Chronique d'album : Il Martirio di Santa Teodosia de Scarlatti, chez Aparté

Xl_martirio © DR

Le 26 juin dernier est sorti chez Aparté Il Martirio di Santa Teodosia de Scarlatti, enregistré par Les Accents sous la direction de Thibault Noally. Afin de rendre au mieux justice à cet oratorio du XVIIe siècle, le chef s’est entouré d’un solide équipe de solistes : Emmanuelle de Negri, Emiliano Gonzalez Toro, Anthea Pichanick et Renato Dolcini.

L’œuvre, malheureusement méconnue, relate la vie, l’amour et la mort de Sainte Théodosie de Tyr.
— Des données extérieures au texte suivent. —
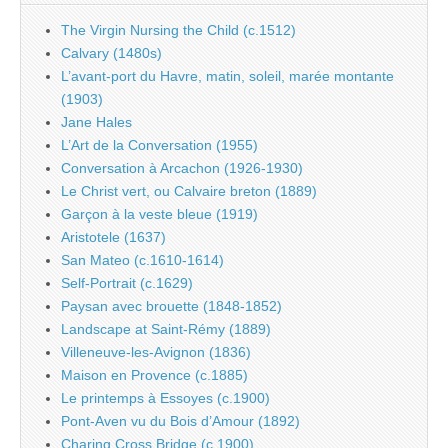
The Virgin Nursing the Child (c.1512)
Calvary (1480s)
L’avant-port du Havre, matin, soleil, marée montante
(1903)
Jane Hales
L’Art de la Conversation (1955)
Conversation à Arcachon (1926-1930)
Le Christ vert, ou Calvaire breton (1889)
Garçon à la veste bleue (1919)
Aristotele (1637)
San Mateo (c.1610-1614)
Self-Portrait (c.1629)
Paysan avec brouette (1848-1852)
Landscape at Saint-Rémy (1889)
Villeneuve-les-Avignon (1836)
Maison en Provence (c.1885)
Le printemps à Essoyes (c.1900)
Pont-Aven vu du Bois d’Amour (1892)
Charing Cross Bridge (c.1900)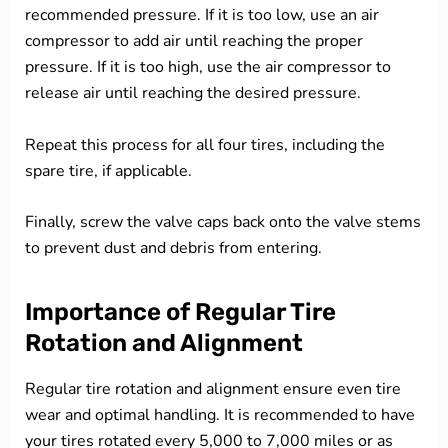
recommended pressure. If it is too low, use an air
compressor to add air until reaching the proper
pressure. If it is too high, use the air compressor to
release air until reaching the desired pressure.
Repeat this process for all four tires, including the
spare tire, if applicable.
Finally, screw the valve caps back onto the valve stems
to prevent dust and debris from entering.
Importance of Regular Tire
Rotation and Alignment
Regular tire rotation and alignment ensure even tire
wear and optimal handling. It is recommended to have
your tires rotated every 5,000 to 7,000 miles or as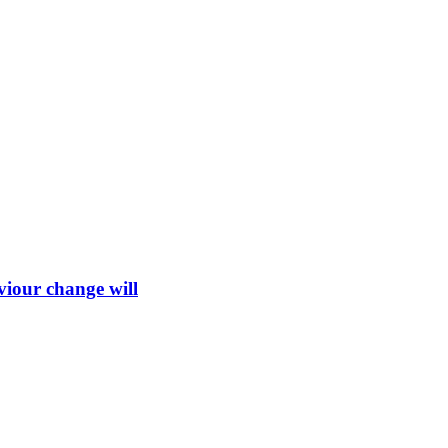
viour change will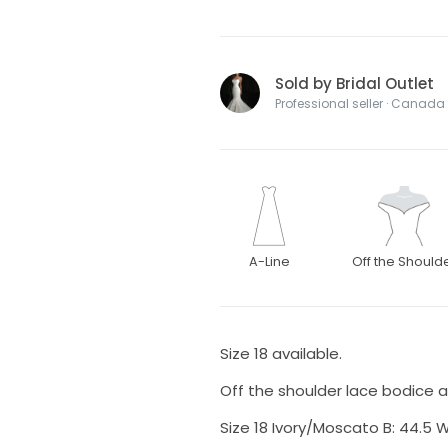
Sold by Bridal Outlet
Professional seller · Canada
A-Line
Off the Should
Size 18 available.
Off the shoulder lace bodice and
Size 18 Ivory/Moscato B: 44.5 W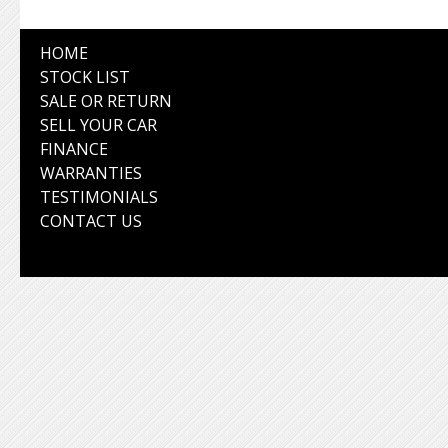
HOME
STOCK LIST
SALE OR RETURN
SELL YOUR CAR
FINANCE
WARRANTIES
TESTIMONIALS
CONTACT US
Le drame de cette martyre nous emmène au IVe siècle, sous l’Empire romain. Théodosie est une chrétienne persécutée après avoir consacré sa vie – assez courte puisqu’elle n’est âgée que de 18 ans à sa mort en 308 – à Dieu et après avoir consolé des prisonniers probablement chrétiens. Sa vertu l’amène à repousser Arsène, fils du gouverneur Urbain, totalement épris de la jeune fille. Son serviteur Dèce plaide en la faveur de son maître et l’amène à espérer un changement d’avis alors même que Théodosie maintient son refus catégorique. Face à cette décision et à la souffrance que cela fait naître chez son fils, Urbain condamne à mort l’héroïne en argumentant : « Offenser un Roi/Ne mérite aucune pitié./Cela s’appelle un crime ». Arsène demande qu’on l’épargne, mais elle préfère mourir. Dèce est finalement « frappé par la vertu de Théodosie, qui, blessée à mort, offre son âme au ciel ». Selon l’histoire, le martyr de cette sainte est en réalité plus atroce : elle subit de nombreuses tortures, fut jetée en mer, livrée aux fauves... Mais en sortit indemne, avant de mourir décapitée.

Selon le livret, « les péripéties de cette martyre n’ont connu aucune diffusion, et on ne connaît aucun oratorio relatant son histoire, à part celui de Scarlatti ». L’œuvre mêle ainsi ici inspiration biblique, et texte allégorique permettant une discussion théologique et morale. La structure musicale est travaillée méticuleusement par le compositeur, avec une certaine régularité dans l’alternance récitatif-aria. Celui-ci privilégie fortement l’héroïne en lui offrant pas moins de neuf arias sur les dix-huit de l’œuvre, alors qu’Arsène n’en chante que quatre, Urbain trois, et Dèce deux.

Il fallait donc une interprète à la hauteur de Théodosie, et c’est vers Emmanuelle de Negri que Thibault Noally s’est tourné. Celle-ci offre son soprano clair et lumineux, avec une détermination qui se ressent particulièrement dans l’air « Son costante e amante ». Les trilles s’enchaînent, les attaques sont franches, appuyant d’autant plus le caractère du personnage que l’on imagine aisément, même sans appui visuel. A côté de cela, la soprano fait entendre une douceur qui tire vers le spirituel dans ses adresses au Ciel, comme pour « Si el Cielo m’invita », faisant passer de la terre, avec un ancrage vocal fort, au céleste, avec une légèreté et un sentiment aérien apaisant. Difficile de ne pas succomber à son ultime air, « Spiri beati », qui porte si bien son nom.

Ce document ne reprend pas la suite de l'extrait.